Thursday, February 16, 2023

Quote of the Day (George Bernard Shaw, Proposing ‘A Financial Symphony’)

“Why not a Financial Symphony? Allegro: Impending Disaster, Lento maestoso: Stony Broke, Scherzo: Light Heart and Empty Pocket, Allegro con brio: Clouds Clearing.”—Anglo-Irish Nobel Literature laureate George Bernard Shaw (1856-1950), June 29, 1932 postcard to English composer Sir Edward Elgar, quoted in F.W. Gaisberg, The Music Goes Round (1942)

Shaw, a music critic before he became a playwright, certainly did not feel bashful about suggesting to “Pomp and Circumstance” creator Elgar—in semi-retirement, following the death of his wife a dozen years before—what his next musical subject would be.

Elgar didn’t take him up on it. But he did accept the commission for a symphony that Shaw strongly urged the BBC have him do. That work was unfinished at Elgar’s death from cancer in 1934.

But his extensive 130 pages of notes enabled British composer Anthony Payne to finish the job over 60 years later. Symphony No. 3 in C Minor ended up being performed 25 years ago this week, to considerable acclaim.

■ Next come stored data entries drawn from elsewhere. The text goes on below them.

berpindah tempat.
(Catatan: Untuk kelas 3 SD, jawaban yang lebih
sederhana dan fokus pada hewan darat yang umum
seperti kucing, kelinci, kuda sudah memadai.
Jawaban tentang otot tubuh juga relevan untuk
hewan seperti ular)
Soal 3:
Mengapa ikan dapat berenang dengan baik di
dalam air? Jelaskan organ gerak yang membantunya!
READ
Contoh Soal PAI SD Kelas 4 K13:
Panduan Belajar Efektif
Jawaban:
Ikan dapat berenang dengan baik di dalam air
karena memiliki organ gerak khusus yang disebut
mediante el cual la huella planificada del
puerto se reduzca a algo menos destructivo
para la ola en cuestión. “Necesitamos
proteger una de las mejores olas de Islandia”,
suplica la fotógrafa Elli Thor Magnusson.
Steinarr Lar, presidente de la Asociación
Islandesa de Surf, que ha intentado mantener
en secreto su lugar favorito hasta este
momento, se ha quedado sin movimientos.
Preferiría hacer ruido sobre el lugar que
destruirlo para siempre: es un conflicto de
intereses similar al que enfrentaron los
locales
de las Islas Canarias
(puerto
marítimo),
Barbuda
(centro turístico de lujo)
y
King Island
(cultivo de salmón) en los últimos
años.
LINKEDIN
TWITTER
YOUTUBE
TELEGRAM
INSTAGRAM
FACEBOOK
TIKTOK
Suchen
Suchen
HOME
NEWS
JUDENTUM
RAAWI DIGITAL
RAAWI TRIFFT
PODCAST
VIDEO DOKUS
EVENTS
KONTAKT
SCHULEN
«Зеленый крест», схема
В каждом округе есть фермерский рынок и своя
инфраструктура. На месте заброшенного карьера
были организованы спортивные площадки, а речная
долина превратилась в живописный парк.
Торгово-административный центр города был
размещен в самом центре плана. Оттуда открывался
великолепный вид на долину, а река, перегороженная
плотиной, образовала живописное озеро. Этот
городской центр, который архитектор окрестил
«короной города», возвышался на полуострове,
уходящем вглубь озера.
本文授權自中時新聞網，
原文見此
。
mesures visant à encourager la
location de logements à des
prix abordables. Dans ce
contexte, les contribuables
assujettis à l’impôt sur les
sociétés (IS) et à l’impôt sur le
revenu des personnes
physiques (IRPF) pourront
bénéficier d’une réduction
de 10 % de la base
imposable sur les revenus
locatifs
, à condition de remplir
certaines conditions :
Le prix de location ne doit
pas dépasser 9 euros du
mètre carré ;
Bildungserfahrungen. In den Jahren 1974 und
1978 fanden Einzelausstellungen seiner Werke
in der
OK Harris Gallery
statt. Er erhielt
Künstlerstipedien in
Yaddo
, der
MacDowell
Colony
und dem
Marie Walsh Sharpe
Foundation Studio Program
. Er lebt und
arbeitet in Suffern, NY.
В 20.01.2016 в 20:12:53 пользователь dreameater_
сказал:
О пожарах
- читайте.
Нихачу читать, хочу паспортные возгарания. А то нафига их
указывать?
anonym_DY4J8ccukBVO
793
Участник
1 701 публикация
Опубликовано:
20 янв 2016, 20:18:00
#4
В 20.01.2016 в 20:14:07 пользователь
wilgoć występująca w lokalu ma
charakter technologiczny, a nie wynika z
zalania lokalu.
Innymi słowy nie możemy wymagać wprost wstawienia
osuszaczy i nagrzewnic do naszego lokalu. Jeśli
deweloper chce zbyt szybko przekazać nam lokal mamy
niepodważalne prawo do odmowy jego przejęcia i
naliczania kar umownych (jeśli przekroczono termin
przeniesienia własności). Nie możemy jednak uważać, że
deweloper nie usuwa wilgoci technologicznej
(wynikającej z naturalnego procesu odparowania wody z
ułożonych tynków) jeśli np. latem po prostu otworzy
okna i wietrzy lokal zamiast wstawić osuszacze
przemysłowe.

When Shaw contributed his puckish idea to Elgar, the world was in the grip of a worldwide depression. Considering the repercussions of that economic collapse—not just the rise of Nazism in Germany, but also the starry-eyed wonder many intellectuals in the West would hold for the Soviet Union in those years—it definitely took a while for the “Clouds Clearing” movement to develop.

If a “financial symphony” were created today in line with Shaw’s concept, I’m afraid that the result could be every bit as discordant as what happened during his time and Elgar’s.

(By the way, if you want to hear how Payne completed Elgar’s project, listen to this YouTube clip of the performance by the BBC National Orchestra of Wales.)